Copyright: Pierre Alechinsky,Fair Use

Editor: We're looking at "Tierce," an acrylic on canvas painting by Pierre Alechinsky. While the date is unavailable, I find the thick outlines and textured brushstrokes lend the artwork an energetic, almost frantic quality. How do you interpret the composition? Curator: Indeed. The visual arrangement presents several key formal strategies worthy of our attention. Note the employment of line. Observe the strong, almost brutal, outlining against the canvas. How does this application affect your reading of depth and space within the composition? Editor: It flattens the image, making it feel less like a window and more like an object in itself. It is hard to define if what we observe is an abstract composition or a collection of rudimentary figurative silhouettes outlined with stark black outlines. The negative space between objects is just as compelling. Curator: Precisely. And consider the deployment of color. The artist sets up a binary between the raw burgundy tones in the peripheral space versus the neutral canvas. Consider what this implies. Is Alechinsky making an assertion about form versus field, about interiority versus exteriority? Editor: It's as if the subject is intentionally raw, unfiltered. What about the texture itself? The acrylic seems applied quite gesturally. Curator: You have astutely identified another crucial aspect of the piece. Alechinsky has privileged the physical properties of his chosen media.
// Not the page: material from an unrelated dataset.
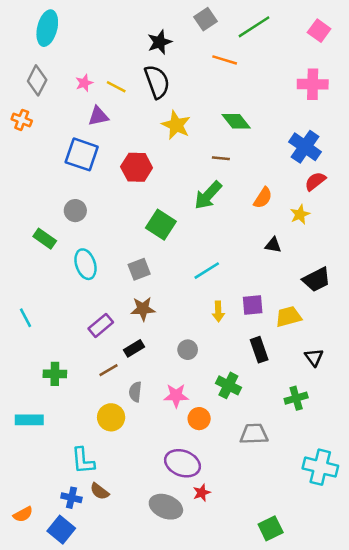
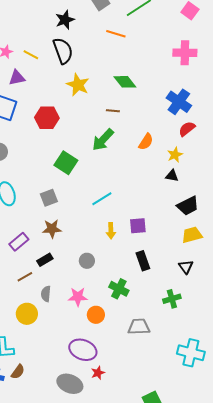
black triangle: (273, 245) -> (172, 176), moved
yellow trapezoid: (288, 317) -> (192, 235), moved
brown semicircle: (100, 491) -> (18, 372), turned -91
The hand of the artist, if you will, is always apparent. There are intentional dripping paint which highlights its object-hood. It calls into question our conventional notions of illusionism. Editor: That's fascinating! I’d been so focused on deciphering a possible underlying subject, when the intention lies instead on appreciating Alechinsky's choices for form and material. Curator: Exactly. Often, meaning resides less in what is depicted, and more in how the depiction itself occurs. A close inspection of Alechinsky's technique helps to shed more light on how we receive the work, and thus perceive.